Antipolitico a me? L'abbaglio dello storico
Miguel Gotor assimila una trasmissione in controtendenza com’era “L’istruttoria”, cornice del tramonto doloroso della Prima Repubblica e dei partiti, all’ondata dei progenitori delle arene in voga ancora oggi. Un falso clamoroso
Uno storico come Miguel Gotor, che ha dedicato un libro alla storia italiana del Novecento dopo averne scritto uno molto buono sul memoriale Moro, dovrebbe fare più attenzione alla cronaca recente, per Adua Giolitti e Mussolini e il resto vedremo a libro letto. Intanto ho ceduto alla vanità di leggere quel che mi riguarda in un paragrafo dell’ultima parte, passato prossimo non proprio passato remoto, e ne sono rimasto stupito e offeso anche quel tanto che è necessario. Gotor prende una mia trasmissione Fininvest dell’anno terribile e terroristico, il 1993 della piazza pulita, si chiamava “L’istruttoria”, seconda serata su Italia1, e la rovescia come un calzino. La assimila, cioè, all’ondata antipolitica, ai vari Santoro e progenitori delle arene e delle altre scemenze nazipop in voga ancora oggi.
Gotor si affida alla sua memoria di ventiduenne dell’epoca, che lo tradisce banalmente, e mette nero su bianco un falso clamoroso, almeno per me. Io facevo trash tv, e uscivo grottesco da un secchio della spazzatura, ma cantando Mozart, l’aria iniziale di Leporello. Vabbè. Lo storico ricorda il secchio e trascura il canto che lo spiegava e assurdizzava, vabbè. Poi esagera. “Antipolitica” è il suo bollo, e assimila, come dicevo, una trasmissione in totale controtendenza, che era cornice del tramonto doloroso e facinoroso della Prima Repubblica e dei partiti, che era una specie di confessionale triste, e a volte surreale, per i suoi capi trascinati nelle inchieste, colpiti da accuse infamanti.

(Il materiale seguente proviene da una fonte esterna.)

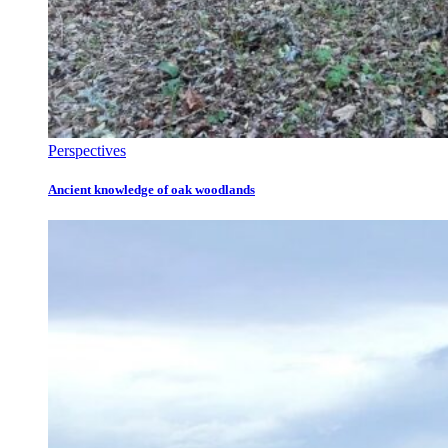
Perspectives
Ancient knowledge of oak woodlands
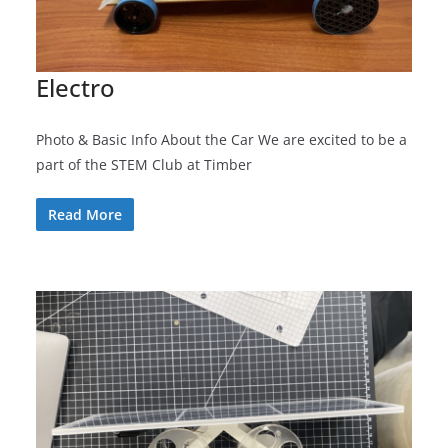
Electro
Photo & Basic Info About the Car We are excited to be a
part of the STEM Club at Timber
Read More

Vennero tutti: Misasi, che piangeva; Andreotti, che si difendeva dalle insinuazioni sulla mafia; Cossiga irridente; Craxi, la sera delle monetine, sfuggendo alle monetine per arrivare in studio, scortato da un centinaio di Carabinieri, con il titolo greve di Repubblica (“DA FERRARA L’ULTIMA SFIDA AL PAESE”). Ospite quasi fisso era don Gianni Baget Bozzo, che Pannella chiamava “il cappellano della Prima Repubblica”. Altro che antipolitica. Insomma, uno storico deve documentarsi e evitare svarioni così sconclusionati.
Non che la faccenda sia così importante, al di là del caso personale e della mia stizza. Ma è anche, per i risvolti pubblici, la dimostrazione della debolezza del mezzo televisivo, e dei media in generale. Uno passa i migliori anni della sua vita a difendere i malandrini politici, per distinguerli dai malandrini e basta, e per distinguersi dalle persone perbene tutte forche, fax e gogne e cappi in parlamento, eppoi arriva lo storico che imbroglia tutto e consegna agli archivi la documentazione irrisoria della sua memoria. Era già successo con un altro storico si-fa-per-dire, lo strennista inesausto Bruno Vespa, che senza parere, quando mi era capitato di raccontare qui e altrove, anche in tv da Lerner, la storia anticipata del minicolpo di D’Alema per diventare presidente del Consiglio al posto di Prodi, precorrendo tutto ora per ora, giorno per giorno, fino alla sera fatale in cui annunciai il governo D’Alema del giorno dopo, stravolse tutto attribuendo il colpo ai suoi amici democristiani Franceschini e Marini, con una cronaca infedele e arbitraria, che solo Francesco Verderami nel Corriere ebbe poi il coraggio di rivedere e smentire. Storici veri e si-fa-per-dire galoppano nella prateria dell’ambiguo, senza scrupoli talvolta. E il mondo mediatizzato, malamente mediatizzato, premia le loro castronerie, i loro veli e veline. Il che mi fa ovviamente incazzare. Formigli ammia!